Looking at the whole class, I think the rules are relatively clear, and I can also see the children's thoughts in class. But the students are too calm, the atmosphere is not active enough, and the teaching design is not rigorous enough. For example, the interpretation and grasp of teaching materials is not perfect enough, and more efforts should be made to enliven the classroom atmosphere in the future.
Teaching reflection: the unit of year, month and day is the unit of learning hours, minutes and seconds. The learning content of this lesson mainly includes understanding big month, small month and February, and mastering normal year and leap year. Students can often come into contact with the knowledge about the year, month and day in their daily life. Therefore, in teaching, we should make full use of students' existing life experience, dig out materials that can be used for learning from life for students to learn, and let students understand and internalize knowledge in the process of applying what they have actually learned.

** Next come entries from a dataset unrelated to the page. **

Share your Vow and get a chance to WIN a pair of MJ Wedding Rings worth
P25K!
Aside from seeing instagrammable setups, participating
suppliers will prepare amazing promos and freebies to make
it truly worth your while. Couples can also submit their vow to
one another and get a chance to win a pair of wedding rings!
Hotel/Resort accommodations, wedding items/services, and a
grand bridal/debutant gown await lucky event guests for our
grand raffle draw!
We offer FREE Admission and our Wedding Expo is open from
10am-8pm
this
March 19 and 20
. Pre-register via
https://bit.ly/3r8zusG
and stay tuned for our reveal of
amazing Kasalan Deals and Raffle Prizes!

In preparing lessons, I try to do the following: First, respect the students' existing life experience. Mathematics curriculum standard (experimental draft) points out that mathematics teaching activities must be based on students' cognitive development level and existing knowledge and experience. In daily life and study, students are exposed to the relevant knowledge of the year, month and day almost every day, and each student has accumulated some knowledge. However, it should be noted that different students have different accumulation in this respect. Moreover, students' knowledge about the year, month and day should be unsystematic, vague and even misunderstood, but it has laid a foundation for them to learn the year, month and day. So in the design of this class, I first arranged to send gifts (calendars) to students to arouse their study.
Interest in learning, and then let students exchange knowledge about the year, month and day, activate students' existing knowledge and experience, and lay the foundation for further learning about the year and day.

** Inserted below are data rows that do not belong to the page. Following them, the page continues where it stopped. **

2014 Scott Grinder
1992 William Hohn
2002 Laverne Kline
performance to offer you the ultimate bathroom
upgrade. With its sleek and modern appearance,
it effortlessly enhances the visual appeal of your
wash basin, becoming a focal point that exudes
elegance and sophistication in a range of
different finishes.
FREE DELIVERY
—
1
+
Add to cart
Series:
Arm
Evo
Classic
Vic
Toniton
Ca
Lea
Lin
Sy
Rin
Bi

Second, respect students' independent thoughts. Einstein said that one of the most beautiful and profound emotions we have experienced is the feeling of exploring mysteries; Whoever lacks this emotion loses the ability to be ecstatic in the sacred excitement of the soul. Let students live in a world of thinking-this is the most important thing in life that should be shown to students. In this class, I first provided students with rich factual materials (calendar cards of different years), so that students can discover knowledge through their own observation and thinking; Let students collide their thoughts through exchanges and cooperation, so as to deepen their understanding of knowledge. Then, I arranged for students to create a way to remember the moon and the moon, and found a way to remember it with fists like a mathematician. They went through the process of re-creation. I also arranged a small game, which further stimulated students' interest in learning and confidence in keeping track of the month.

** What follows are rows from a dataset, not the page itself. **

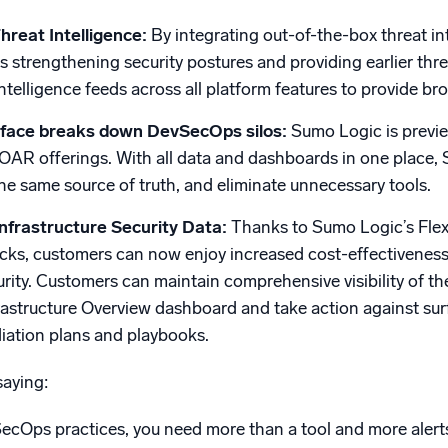
hreat Intelligence:
By integrating out-of-the-box threat in
s strengthening security postures and providing earlier thre
intelligence feeds across all platform features to provide bro
erface breaks down DevSecOps silos:
Sumo Logic is previe
AR offerings. With all data and dashboards in one place, 
the same source of truth, and eliminate unnecessary tools.
nfrastructure Security Data:
Thanks to Sumo Logic’s Flex
ecks, customers can now enjoy increased cost-effectiveness
urity. Customers can maintain comprehensive visibility of t
astructure Overview dashboard and take action against surf
ation plans and playbooks.
aying:
ecOps practices, you need more than a tool and more alerts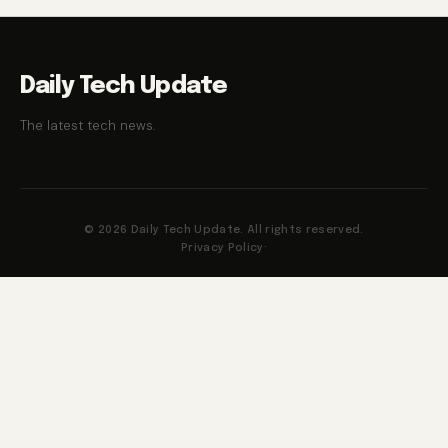
Daily Tech Update
The latest tech news.
© 2026 Daily Tech Update. All rights reserved.
Privacy Policy
·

Third, pay attention to students' emotional experience. The important purpose of learning mathematics is to use mathematical knowledge and methods to solve practical problems in daily life and work. To achieve this goal, we must consciously guide students to "mathematize real life problems and make mathematics knowledge live" in teaching, boldly open doors and windows, let the "bright sunshine" of real life illuminate our mathematics classroom, make mathematics learning activities more full of vitality and vitality, be closer to life, and let students truly feel that mathematics comes from life, develops in life and serves life, so as to realize the value of mathematics. Enhance the confidence in understanding and applying mathematics, initially learn to observe and analyze life phenomena with mathematical thinking mode, and solve practical problems that may be encountered.